Copy the rows below word for word, from the first line through the line that contains "genus: Crepis", including both of those lines.

────

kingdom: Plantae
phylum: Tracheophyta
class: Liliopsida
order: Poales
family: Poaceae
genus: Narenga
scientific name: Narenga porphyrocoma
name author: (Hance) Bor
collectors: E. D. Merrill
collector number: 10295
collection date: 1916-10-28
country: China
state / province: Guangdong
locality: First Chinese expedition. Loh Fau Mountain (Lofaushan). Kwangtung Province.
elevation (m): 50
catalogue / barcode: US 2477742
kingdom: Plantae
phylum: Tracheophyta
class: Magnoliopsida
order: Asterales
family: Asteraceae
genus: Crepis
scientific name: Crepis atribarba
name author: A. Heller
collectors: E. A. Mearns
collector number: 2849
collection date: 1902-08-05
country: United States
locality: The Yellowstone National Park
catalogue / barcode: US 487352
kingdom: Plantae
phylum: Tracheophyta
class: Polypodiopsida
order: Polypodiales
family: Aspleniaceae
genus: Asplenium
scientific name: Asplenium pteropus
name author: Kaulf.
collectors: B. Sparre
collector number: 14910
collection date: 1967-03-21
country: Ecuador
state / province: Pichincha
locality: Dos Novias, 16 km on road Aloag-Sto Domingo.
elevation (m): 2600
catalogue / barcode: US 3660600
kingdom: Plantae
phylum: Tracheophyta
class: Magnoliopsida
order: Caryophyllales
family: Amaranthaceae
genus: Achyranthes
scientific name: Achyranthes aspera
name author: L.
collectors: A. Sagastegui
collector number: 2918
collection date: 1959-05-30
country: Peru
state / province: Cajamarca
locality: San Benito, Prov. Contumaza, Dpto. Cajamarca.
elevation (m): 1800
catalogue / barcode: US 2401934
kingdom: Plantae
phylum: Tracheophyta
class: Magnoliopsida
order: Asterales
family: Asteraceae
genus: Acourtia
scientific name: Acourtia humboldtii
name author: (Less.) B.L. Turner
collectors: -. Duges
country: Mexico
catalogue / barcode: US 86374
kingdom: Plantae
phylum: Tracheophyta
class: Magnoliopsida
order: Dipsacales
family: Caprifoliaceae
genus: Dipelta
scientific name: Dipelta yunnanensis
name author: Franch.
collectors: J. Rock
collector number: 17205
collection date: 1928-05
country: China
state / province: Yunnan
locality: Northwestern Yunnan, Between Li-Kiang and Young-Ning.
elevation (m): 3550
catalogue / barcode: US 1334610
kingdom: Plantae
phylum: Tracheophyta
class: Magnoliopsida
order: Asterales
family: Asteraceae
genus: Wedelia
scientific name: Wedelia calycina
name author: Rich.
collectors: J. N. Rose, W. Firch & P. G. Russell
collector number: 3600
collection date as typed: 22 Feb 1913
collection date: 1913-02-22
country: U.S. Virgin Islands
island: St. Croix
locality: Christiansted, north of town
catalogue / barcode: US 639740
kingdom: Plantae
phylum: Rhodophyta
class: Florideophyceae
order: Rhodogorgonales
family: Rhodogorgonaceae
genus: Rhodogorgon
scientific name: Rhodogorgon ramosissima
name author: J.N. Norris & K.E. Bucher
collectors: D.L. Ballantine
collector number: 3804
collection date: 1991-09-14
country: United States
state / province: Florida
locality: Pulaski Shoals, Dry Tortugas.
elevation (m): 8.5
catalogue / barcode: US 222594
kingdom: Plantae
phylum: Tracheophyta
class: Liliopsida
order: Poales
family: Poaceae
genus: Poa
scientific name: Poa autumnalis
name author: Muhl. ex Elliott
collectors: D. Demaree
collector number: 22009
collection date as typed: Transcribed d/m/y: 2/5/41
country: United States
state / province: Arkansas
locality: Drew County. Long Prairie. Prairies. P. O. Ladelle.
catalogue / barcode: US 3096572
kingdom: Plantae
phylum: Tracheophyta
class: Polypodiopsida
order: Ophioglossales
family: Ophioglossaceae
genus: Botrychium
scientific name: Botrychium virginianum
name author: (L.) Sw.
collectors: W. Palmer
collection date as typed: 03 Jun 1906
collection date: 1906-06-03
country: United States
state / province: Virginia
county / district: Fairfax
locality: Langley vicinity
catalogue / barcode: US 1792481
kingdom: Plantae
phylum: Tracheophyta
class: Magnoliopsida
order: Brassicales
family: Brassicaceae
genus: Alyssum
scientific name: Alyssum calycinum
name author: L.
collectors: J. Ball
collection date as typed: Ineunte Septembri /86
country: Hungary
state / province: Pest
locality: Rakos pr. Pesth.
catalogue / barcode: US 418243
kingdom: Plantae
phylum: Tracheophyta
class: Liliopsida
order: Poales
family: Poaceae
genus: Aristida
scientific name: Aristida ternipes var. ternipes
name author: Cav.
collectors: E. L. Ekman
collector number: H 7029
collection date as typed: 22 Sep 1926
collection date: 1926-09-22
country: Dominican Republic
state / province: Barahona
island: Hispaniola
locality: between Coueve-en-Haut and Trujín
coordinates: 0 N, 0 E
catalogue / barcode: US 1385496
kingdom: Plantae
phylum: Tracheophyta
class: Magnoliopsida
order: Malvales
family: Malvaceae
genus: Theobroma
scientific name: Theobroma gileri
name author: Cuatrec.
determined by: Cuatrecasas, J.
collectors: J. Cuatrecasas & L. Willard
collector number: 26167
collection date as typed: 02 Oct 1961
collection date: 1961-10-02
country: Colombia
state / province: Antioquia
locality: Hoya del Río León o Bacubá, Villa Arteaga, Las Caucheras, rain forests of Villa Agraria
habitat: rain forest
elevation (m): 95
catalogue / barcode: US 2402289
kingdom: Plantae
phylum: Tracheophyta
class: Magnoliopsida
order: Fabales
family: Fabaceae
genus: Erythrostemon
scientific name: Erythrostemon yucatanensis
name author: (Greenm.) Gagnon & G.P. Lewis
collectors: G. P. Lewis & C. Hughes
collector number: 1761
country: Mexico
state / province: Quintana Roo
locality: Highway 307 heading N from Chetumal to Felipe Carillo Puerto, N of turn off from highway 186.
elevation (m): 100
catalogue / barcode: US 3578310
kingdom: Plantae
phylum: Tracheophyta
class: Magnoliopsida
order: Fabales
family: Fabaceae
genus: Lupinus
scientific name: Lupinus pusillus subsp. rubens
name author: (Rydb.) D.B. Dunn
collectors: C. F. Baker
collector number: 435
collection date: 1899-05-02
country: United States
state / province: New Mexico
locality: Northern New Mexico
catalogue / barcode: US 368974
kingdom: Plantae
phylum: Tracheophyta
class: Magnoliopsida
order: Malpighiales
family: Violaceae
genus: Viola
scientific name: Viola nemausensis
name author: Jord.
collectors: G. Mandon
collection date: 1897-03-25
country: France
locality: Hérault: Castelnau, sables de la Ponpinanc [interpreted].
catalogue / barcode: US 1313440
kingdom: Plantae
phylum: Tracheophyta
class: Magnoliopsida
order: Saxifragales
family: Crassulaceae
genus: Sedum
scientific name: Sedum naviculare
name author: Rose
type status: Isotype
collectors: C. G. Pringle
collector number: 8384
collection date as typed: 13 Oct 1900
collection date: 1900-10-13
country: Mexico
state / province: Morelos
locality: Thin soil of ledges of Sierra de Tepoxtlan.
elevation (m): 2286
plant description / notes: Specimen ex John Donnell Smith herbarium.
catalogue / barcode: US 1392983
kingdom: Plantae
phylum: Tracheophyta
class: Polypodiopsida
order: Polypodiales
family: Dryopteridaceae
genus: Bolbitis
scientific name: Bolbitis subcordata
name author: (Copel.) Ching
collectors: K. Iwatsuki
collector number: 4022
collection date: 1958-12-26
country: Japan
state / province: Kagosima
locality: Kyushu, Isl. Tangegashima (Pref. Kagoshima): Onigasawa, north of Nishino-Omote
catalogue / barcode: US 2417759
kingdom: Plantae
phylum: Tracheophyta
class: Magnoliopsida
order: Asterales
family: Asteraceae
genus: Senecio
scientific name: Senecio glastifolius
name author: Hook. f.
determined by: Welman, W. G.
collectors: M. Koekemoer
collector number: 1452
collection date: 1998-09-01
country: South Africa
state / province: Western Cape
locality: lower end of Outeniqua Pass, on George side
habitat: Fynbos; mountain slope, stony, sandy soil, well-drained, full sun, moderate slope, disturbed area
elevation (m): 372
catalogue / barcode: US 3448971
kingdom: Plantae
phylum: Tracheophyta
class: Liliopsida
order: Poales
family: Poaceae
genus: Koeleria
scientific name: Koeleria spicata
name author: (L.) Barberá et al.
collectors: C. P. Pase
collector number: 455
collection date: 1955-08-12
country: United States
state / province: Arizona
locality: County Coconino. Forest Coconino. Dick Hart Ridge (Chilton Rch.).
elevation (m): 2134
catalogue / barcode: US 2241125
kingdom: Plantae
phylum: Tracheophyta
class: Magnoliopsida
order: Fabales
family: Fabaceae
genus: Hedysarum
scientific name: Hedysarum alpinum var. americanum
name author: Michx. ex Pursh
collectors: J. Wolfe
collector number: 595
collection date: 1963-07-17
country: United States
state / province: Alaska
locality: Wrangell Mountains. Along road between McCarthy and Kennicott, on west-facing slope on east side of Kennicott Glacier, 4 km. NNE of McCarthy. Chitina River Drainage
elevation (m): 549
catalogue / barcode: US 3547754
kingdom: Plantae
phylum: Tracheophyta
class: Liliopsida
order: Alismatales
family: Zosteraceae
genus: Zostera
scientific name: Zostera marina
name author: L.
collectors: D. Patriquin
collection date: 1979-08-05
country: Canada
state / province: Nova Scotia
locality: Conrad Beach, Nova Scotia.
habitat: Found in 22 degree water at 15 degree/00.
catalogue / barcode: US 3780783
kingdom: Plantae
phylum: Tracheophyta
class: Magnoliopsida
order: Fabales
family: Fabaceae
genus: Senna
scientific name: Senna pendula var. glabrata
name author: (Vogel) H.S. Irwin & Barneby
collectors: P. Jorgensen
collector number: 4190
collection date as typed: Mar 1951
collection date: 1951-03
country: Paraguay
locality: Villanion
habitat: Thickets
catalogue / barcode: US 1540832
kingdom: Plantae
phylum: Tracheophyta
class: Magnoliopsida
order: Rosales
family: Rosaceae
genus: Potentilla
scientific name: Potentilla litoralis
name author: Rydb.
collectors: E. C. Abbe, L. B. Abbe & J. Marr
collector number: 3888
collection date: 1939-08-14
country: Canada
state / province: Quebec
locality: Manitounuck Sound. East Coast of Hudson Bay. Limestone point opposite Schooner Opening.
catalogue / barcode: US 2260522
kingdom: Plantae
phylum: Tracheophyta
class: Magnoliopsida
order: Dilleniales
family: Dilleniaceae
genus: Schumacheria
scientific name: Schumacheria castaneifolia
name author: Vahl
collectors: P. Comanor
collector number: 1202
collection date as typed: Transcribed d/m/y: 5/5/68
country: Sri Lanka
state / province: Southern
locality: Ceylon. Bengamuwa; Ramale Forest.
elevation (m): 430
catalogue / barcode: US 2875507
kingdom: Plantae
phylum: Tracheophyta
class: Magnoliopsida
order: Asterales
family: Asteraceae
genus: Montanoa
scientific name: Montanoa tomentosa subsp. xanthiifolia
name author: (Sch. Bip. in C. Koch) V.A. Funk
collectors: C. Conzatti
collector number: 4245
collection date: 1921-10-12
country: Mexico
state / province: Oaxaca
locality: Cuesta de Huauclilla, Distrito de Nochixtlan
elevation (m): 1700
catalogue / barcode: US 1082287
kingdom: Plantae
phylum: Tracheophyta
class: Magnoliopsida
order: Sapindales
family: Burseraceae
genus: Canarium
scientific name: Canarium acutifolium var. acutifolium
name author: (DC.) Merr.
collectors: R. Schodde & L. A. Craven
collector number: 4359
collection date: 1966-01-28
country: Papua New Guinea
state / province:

────

§ **Result for this exercise**:
kingdom: Plantae
phylum: Tracheophyta
class: Liliopsida
order: Poales
family: Poaceae
genus: Narenga
scientific name: Narenga porphyrocoma
name author: (Hance) Bor
collectors: E. D. Merrill
collector number: 10295
collection date: 1916-10-28
country: China
state / province: Guangdong
locality: First Chinese expedition. Loh Fau Mountain (Lofaushan). Kwangtung Province.
elevation (m): 50
catalogue / barcode: US 2477742
kingdom: Plantae
phylum: Tracheophyta
class: Magnoliopsida
order: Asterales
family: Asteraceae
genus: Crepis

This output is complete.